Prompt
Reproduce, exactly and in full, only the lines below from the one containing "Mehr sparen mit Preisen für Mitglieder" through the one containing "21. Aug. - 23. Aug.".

Data supplied

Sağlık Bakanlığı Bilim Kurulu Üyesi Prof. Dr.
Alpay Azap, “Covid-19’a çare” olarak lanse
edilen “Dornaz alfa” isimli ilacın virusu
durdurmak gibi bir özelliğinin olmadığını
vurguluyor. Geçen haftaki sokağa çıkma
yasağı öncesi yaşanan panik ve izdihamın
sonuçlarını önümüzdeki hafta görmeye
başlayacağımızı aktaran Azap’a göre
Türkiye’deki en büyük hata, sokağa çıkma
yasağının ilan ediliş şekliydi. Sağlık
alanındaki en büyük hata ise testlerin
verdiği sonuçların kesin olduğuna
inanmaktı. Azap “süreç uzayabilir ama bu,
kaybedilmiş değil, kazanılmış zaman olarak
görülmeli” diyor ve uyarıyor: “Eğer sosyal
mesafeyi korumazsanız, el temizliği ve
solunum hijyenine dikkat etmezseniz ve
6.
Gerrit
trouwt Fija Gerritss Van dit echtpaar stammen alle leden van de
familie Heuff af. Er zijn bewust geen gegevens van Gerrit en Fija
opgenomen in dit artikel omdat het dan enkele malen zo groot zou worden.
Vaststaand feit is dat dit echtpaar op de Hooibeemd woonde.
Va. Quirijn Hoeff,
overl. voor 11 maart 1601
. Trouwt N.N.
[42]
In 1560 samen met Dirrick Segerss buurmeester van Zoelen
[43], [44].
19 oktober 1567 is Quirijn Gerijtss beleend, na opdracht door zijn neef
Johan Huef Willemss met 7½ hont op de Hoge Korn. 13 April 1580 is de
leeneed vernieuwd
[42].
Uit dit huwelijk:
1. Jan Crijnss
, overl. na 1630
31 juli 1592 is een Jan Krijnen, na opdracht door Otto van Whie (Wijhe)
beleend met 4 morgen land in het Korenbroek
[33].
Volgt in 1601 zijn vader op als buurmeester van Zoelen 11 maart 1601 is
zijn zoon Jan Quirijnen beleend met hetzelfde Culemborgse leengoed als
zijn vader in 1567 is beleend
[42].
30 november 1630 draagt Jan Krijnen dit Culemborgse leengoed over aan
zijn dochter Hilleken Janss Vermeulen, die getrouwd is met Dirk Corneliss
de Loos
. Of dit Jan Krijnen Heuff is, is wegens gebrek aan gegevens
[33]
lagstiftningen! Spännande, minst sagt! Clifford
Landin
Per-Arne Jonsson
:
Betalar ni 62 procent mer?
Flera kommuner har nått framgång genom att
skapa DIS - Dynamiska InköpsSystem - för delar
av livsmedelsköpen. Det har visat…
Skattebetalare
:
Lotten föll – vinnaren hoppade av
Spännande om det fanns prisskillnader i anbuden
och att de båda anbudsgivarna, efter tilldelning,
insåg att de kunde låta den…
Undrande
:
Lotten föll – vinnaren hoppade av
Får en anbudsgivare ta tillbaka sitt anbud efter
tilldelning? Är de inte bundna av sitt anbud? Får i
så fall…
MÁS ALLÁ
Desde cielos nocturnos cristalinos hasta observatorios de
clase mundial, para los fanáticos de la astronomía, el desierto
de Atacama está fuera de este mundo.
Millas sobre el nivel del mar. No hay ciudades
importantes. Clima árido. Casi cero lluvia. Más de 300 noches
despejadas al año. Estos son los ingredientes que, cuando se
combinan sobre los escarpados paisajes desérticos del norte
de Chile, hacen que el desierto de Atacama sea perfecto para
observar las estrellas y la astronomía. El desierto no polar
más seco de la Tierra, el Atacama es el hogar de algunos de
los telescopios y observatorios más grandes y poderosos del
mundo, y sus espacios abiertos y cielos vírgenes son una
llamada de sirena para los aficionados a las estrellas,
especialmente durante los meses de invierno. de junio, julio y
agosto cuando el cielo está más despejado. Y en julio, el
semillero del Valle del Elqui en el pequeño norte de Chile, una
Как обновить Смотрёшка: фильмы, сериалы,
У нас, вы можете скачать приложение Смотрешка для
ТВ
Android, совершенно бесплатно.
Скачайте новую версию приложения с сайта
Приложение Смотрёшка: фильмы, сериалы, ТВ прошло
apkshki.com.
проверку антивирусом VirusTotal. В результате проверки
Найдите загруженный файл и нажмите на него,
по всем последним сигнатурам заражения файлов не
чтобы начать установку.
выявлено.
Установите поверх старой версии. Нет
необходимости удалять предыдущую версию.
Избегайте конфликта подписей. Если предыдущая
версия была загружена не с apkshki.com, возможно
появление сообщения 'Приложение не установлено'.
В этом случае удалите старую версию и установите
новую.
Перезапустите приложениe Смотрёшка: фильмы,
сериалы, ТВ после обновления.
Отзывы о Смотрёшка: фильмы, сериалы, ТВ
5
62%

--

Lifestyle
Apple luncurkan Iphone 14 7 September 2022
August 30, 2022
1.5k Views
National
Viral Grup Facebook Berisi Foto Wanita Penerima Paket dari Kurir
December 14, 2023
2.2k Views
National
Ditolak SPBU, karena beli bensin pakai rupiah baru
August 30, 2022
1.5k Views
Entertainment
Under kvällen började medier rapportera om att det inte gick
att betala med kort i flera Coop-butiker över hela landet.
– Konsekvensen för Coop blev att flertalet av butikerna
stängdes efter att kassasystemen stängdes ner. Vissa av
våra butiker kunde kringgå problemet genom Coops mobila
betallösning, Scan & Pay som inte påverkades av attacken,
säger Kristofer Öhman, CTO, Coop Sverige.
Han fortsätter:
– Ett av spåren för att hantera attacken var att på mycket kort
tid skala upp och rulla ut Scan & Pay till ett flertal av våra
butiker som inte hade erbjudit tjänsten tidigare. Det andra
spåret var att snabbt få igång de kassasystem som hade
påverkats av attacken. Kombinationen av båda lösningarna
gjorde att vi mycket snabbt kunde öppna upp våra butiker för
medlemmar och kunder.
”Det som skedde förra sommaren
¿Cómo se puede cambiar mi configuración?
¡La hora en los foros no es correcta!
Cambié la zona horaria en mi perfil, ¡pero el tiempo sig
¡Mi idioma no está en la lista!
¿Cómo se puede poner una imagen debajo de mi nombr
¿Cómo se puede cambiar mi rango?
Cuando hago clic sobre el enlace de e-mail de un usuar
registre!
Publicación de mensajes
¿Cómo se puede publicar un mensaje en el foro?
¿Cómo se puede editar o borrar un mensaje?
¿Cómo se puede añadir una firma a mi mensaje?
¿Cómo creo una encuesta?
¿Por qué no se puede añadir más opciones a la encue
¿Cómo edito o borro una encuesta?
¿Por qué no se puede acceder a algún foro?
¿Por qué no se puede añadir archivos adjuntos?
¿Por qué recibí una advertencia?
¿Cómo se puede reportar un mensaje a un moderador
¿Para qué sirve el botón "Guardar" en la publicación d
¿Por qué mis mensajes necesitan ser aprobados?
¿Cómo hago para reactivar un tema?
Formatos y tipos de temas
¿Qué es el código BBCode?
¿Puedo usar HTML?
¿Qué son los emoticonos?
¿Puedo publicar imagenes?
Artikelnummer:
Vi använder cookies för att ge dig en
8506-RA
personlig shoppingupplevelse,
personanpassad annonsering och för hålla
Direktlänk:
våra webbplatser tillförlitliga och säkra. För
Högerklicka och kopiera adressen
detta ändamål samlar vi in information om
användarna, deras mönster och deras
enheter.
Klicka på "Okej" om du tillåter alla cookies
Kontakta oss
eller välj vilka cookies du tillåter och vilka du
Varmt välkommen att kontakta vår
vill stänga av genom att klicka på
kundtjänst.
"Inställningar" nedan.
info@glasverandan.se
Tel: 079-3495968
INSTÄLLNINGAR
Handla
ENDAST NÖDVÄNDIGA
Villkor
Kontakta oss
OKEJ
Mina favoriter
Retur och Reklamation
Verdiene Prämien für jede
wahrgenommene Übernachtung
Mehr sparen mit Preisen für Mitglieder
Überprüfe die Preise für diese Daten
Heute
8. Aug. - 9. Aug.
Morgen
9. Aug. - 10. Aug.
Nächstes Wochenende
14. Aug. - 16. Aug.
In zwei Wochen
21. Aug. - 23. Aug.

Result
Mehr sparen mit Preisen für Mitglieder
Überprüfe die Preise für diese Daten
Heute
8. Aug. - 9. Aug.
Morgen
9. Aug. - 10. Aug.
Nächstes Wochenende
14. Aug. - 16. Aug.
In zwei Wochen
21. Aug. - 23. Aug.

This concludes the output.